Они расстались до следующей пятницы, но рабби Гилель заронил в душу Бедного Ротшильда искру соблазна, которая то едва тлела, то вспыхивала ярким, длящимся мгновение светом. Его и самого нередко охватывало желание бежать из местечка, распрощаться с рекой, с ярмом коромысла, рубануть топором не по березовому полену, а по всей своей прежней жизни и начать все сначала в другом месте — пускай в Каунасе, где он до сих пор ни разу не был; пускай в каком-нибудь незнакомом городе, не обязательно в Литве. Он молод, полон сил, неглуп, как уверяет рабби Гилель, он еще может переиначить свою судьбу, освоить другое, более достойное ремесло и даже выучить чужой язык, чтобы раз и навсегда избавиться от злополучной приставки и стать наконец для всех не Бедным Ротшильдом, а Ициком Ротшильдом. Но как оставить больного отца, кто за ним присмотрит и кто закроет ему глаза и проводит к умершей жене на местечковый погост, если, не приведи Господь, с ним что-то неотвратимое случится?
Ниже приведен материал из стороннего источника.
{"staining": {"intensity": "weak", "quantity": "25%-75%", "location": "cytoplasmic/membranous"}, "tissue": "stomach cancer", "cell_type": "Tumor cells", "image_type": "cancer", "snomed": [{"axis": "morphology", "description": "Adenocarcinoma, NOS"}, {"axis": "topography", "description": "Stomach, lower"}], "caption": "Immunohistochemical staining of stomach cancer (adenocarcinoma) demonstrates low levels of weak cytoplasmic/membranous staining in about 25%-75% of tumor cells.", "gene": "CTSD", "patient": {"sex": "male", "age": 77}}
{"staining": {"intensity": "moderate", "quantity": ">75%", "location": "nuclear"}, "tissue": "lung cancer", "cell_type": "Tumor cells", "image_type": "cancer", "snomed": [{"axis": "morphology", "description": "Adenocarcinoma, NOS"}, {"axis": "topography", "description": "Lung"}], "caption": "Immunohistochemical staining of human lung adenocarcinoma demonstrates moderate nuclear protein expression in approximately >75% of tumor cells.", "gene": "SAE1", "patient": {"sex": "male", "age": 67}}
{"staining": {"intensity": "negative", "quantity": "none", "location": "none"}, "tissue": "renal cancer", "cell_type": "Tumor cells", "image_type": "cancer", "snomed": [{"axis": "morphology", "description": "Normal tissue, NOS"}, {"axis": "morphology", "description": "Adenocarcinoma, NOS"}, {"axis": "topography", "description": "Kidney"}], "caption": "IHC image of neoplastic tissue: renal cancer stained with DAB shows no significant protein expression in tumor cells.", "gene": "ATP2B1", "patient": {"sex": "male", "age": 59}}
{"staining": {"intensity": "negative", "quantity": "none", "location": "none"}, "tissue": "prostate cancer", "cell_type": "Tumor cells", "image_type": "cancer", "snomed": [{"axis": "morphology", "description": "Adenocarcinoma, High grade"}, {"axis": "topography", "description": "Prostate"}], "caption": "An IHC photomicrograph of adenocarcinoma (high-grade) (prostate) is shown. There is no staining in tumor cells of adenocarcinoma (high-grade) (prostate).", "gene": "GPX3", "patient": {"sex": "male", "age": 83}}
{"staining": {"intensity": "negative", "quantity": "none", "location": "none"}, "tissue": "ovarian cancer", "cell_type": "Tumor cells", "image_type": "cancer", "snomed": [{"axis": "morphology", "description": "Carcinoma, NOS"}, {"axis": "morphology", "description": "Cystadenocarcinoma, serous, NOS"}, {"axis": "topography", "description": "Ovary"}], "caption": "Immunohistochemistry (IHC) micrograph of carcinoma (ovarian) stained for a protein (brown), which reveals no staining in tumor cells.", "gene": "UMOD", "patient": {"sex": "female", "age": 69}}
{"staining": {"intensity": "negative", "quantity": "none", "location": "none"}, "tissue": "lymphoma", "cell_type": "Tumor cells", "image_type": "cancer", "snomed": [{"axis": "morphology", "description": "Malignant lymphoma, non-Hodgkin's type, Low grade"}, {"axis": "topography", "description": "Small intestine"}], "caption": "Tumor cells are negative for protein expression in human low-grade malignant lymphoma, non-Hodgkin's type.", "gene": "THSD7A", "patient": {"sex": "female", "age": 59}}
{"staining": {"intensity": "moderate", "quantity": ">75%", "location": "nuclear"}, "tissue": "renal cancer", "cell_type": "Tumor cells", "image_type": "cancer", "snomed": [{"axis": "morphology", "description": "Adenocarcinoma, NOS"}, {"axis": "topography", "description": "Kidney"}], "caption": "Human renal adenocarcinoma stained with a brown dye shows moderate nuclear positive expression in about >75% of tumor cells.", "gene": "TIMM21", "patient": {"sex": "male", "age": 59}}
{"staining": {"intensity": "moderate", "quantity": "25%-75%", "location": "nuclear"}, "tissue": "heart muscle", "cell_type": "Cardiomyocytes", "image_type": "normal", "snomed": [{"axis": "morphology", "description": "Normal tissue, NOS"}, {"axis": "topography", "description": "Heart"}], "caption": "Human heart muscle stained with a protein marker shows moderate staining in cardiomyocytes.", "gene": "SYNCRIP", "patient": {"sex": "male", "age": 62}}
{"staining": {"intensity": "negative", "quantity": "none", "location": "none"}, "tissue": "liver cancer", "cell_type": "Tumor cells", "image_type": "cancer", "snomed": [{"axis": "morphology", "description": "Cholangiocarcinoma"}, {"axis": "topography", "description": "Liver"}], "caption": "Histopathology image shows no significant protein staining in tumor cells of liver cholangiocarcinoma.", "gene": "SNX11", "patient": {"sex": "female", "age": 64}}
Старый Авигдор уже больше года не вставал с постели. Он весь ссохся, как захиревшая придорожная осина. Глаза у него, как у мертвого, были всегда плотно закрыты. Да это и не удивительно. Что за радость с утра до ночи смотреть на облупленные стены, по которым шастают мокрицы, и в нависающий потолок, на котором старательно и неспешно деловитые пауки плетут свои гибельные ловушки. От такой радости немудрено и свихнуться. Вот если бы по давно не беленным, изъеденным сыростью стенам тихо и напевно текла река-кормилица… Вот если бы на них, на этих стенах, вили свои гнезда проворные и вольнолюбивые ласточки, день-деньской стригущие крыльями целомудренную синеву неба… Но человеку перед смертью дано лишь одно утешение — возможность увидеть все красоты мира только закрытыми глазами.